WHETHER Mike Ashley likes it or not, Newcastle United are in the next round of the Capital One Cup.
And the players actually played like they want to go all the way in the competition, which isn’t a “priority” for the club’s hierarchy.
Newcastle didn’t have it all their own way against Gillingham last night, but they did enough to book their place in the third round on a night when Manchester United were humbled by MK Dons.
The 1,000 or so fans Toon who made the long journey to Gillingham won’t be getting carried away just yet.
But thanks to a own goal – John Egan turned in a first-half cross from Gabriel Obertan – they can at least dream, though it might not be a dream that is shared by owner Ashley.
And United manager Alan Pardew will have taken heart from the spirit shown by his team and a number of individual performances, not least those of Obertan and Mehdi Abeid.
Obertan’s pace troubled Gillingham all game and Abeid controlled the midfield with a welcome authority.
Pardew, meanwhile, felt the 1-0 scoreline didn’t reflect Newcastle’s dominance at Priestfield.
“Obviously, the scoreline didn’t really reflect our dominance,” said the manage.
“But I’ve been here many times as a manager and I’ve played here and it’s a very, very difficult place to come.
“We controlled the game, more or less, all the way through.
“I’m kind of frustrated that we didn’t score more than the one goal.
“They were difficult to break down, but I can’t be disappointed.
“Our application, typified by the two centre halves, was great.
“We showed Gillingham absolute respect.”
Those Newcastle fans who travelled to Priestfield by train will have passed a rusting Soviet era submarine half-submerged in the River Medway in Kent.
Pardew knew a defeat would have left him holed below the waterline in the eyes of many fans, who crave a trophy after 45 barren years on Tyneside.
Owner Ashley, of course, is more ambivalent towards the cups.
But his team, like the Black Widow Soviet submarine during its Cold War heydey, had enough bite.
Pardew, without injured midfielder Jack Colback, made six changes, but the starting XI, which included Fabricio Coloccini, Siem de Jong, Daryl Janmaat and Tim Krul, was strong.
Clearly, Pardew didn’t want to take too many chances.
Teenager Rolando Aarons was also handed his full debut on a damp night at Priestfield, where Newcastle, 2-1 victors in a 1976 League Cup tie, had played just once before in their history.
After a slow start the game came to life in the 11th minute.
Massadio Haidara, starting at left-back ahead of Paul Dummett, reached the byline and pulled the ball back for de Jong, who did well to turn and shoot, but his effort was blocked.
Gillingham raced upfield but referee Oliver Langford wasn’t fooled by a dive from Cody McDonald, who had been tackled in the area by Coloccini.
Midfielder Abeid, who has seemingly played his way back into Pardew’s plans at United, dragged a shot wide of Stephen Bywater’s goal in the 14th minute.
Newcastle’s breakthrough came in the 23rd minute.
Obertan reached the right byline and his low cross was turned in by Egan.

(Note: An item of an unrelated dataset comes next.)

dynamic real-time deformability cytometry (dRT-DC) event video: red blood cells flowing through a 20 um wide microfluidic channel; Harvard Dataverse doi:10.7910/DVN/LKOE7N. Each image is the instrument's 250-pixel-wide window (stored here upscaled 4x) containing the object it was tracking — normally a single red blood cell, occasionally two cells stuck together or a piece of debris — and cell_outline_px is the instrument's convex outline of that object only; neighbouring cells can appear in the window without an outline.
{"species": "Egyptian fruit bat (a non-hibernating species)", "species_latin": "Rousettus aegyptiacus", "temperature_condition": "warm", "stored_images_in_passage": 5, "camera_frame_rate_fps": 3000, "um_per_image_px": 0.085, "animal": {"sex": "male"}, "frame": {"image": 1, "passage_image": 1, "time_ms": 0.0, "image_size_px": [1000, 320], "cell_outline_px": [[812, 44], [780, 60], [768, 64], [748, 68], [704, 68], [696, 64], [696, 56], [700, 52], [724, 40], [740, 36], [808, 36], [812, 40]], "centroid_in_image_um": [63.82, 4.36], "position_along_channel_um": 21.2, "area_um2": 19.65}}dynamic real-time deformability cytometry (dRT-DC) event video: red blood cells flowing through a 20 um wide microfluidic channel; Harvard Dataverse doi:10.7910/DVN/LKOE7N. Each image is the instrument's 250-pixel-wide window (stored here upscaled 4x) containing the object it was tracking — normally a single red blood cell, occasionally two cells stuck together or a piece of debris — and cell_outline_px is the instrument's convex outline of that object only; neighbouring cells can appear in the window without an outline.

The own goal silenced a previously boisterous home crowd, and more importantly drained the confidence out of Peter Taylor’s League One side.

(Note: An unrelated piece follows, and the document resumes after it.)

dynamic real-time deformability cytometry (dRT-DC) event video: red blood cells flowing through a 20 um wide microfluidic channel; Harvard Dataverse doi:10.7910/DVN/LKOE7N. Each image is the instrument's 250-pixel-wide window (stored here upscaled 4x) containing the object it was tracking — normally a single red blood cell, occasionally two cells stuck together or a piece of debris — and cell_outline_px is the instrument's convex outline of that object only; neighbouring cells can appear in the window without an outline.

Aarons tested Bywater with a shot after more good work from Haidara down the left.
Gillingham’s Matt Fish tried his luck with a curling shot from outside the area and Krul was relieved to see the ball fly a yard wide of his right-hand post.
The pace of Obertan, if not the final product, continued to cause problems, but United couldn’t add to their advantage.
Haidara almost put Newcastle further ahead early in the second half. The 21-year-old, who found himself in space 30 yards from goal, struck a fierce left-footed shot which crashed against the crossbar.
Pardew replaced Aarons – who had taken a knock – with Remy Cabella in the 60th minute.
Coloccini drove a shot from distance into the arms of Bywater in the 61st minute. Ayoze Perez soon came on in place of de Jong, who had shown a few glimpses of his talent behind lone striker Emmanuel Riviere.
Luke Norris gave Krul a scare in the 70th minute after Cabella gave the ball away but while Gillingham belatedly came at their visitors, United had enough about them to see the game out.
Star turn Abeid believes the win was never in doubt.
“The most important thing was to win, and we did,” said Abeid, who is hoping to feature against Crystal Palace in Saturday’s Premier League game at St James’s Park.
“We showed some character, and we have to keep going and improve game by game.
“I think we were in control of the game and played well.”